In a world with Google Earth, it can come as a surprise that vast urban slums are virtually non-existent on official maps. The slums appear as simple outlines around empty zones, when the areas are in fact densely peopled by thriving communities and abuzz with entrepreneurship and life.
The interactive project Smart Slums will visit the Indian megacity of Mumbai where millions are living in the city’s slum areas, which number over 3,300. Being invisible on official maps has daily practical consequences. When one lives unmapped, one’s demands remain off the political agenda. Without detailed maps, it is also infeasible for city authorities to provide basic infrastructure such as roads, renovation and electricity.
Debates about smart cities often fail to address the pressing needs of the urban poor. But in an era of two converging global trends – bigger cities and more data – it has become crucial for slum communities to become visible on maps as well as on the political agenda. Here, the tools to democratise data can be the first step towards formal recognition by authorities, as these provide a platform for struggles to improve living conditions. Data and maps can work as evidence in courts of law to stop evictions, and also presented to city planners as puzzles to be solved. For these reasons, Indian slum-dwellers participate in Do It Yourself projects to map their communities, armed with only GPS-tracking cell phones and geospatial software.
On the other hand, mapping also poses a potential threat, with slum-dwellers giving public and private developers a tool to spatially identify, target and evict those squatting or otherwise living on disputed land. Being India’s most populous and richest city, Mumbai is host to fierce competition over land. Investors are eager to evict slum-dwellers before upgrading the areas into urban developments for moneyed classes.

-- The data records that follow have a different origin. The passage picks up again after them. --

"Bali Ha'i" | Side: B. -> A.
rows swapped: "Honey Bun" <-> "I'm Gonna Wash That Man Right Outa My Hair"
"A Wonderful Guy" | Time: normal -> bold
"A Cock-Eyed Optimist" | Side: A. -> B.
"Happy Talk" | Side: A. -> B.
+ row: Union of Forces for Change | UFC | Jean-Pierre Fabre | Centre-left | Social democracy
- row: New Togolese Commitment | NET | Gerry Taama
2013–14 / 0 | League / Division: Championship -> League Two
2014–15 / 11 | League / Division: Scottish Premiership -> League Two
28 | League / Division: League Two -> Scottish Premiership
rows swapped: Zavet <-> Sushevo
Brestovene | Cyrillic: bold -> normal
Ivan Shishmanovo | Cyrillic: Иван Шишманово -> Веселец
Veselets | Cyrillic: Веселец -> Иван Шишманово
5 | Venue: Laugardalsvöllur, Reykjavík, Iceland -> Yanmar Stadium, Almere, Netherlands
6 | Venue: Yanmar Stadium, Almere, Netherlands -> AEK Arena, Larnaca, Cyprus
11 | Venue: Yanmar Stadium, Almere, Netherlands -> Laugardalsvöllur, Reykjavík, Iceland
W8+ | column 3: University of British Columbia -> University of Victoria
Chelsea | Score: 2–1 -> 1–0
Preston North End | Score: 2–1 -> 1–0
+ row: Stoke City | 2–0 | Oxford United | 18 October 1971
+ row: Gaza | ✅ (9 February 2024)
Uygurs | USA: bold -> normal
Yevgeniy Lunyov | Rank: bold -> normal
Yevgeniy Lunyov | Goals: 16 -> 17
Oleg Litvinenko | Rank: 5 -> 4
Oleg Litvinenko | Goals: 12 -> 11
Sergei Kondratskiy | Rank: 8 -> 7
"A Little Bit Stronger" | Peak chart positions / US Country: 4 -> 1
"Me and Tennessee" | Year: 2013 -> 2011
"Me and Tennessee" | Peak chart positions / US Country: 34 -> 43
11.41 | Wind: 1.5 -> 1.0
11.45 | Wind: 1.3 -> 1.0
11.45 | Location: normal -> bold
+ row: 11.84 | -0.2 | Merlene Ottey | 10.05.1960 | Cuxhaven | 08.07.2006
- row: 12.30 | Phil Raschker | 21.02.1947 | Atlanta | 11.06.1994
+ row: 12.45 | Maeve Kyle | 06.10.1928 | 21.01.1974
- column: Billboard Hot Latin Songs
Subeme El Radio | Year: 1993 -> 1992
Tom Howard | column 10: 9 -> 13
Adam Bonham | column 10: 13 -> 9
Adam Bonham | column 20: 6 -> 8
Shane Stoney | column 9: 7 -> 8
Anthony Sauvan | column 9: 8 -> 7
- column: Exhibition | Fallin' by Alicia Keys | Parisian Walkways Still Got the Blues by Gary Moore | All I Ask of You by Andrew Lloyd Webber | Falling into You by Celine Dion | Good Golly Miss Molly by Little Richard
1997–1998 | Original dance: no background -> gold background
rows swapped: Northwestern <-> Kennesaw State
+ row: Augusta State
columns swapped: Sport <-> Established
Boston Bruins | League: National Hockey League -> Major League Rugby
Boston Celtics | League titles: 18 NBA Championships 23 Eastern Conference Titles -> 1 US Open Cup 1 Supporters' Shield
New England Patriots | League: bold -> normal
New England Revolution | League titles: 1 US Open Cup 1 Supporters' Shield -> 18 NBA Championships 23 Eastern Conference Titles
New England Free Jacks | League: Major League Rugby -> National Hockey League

Sometimes local authorities deploy an ‘evict to protect’ strategy, forcibly removing people from overcrowded slums. The team will visit the two slums Govandi and Dharavi in Mumbai to cover how communities use mapping and crowdsourcing technologies as weapons to improve living conditions and gain recognition.
Smart Slums will be a project with interactive maps, photos, short videos and written features presented as one scrollytelling feature. But far from focussing exclusively on technologies and data, we will engage readers with personal accounts and a series of portraits of four slum inhabitants.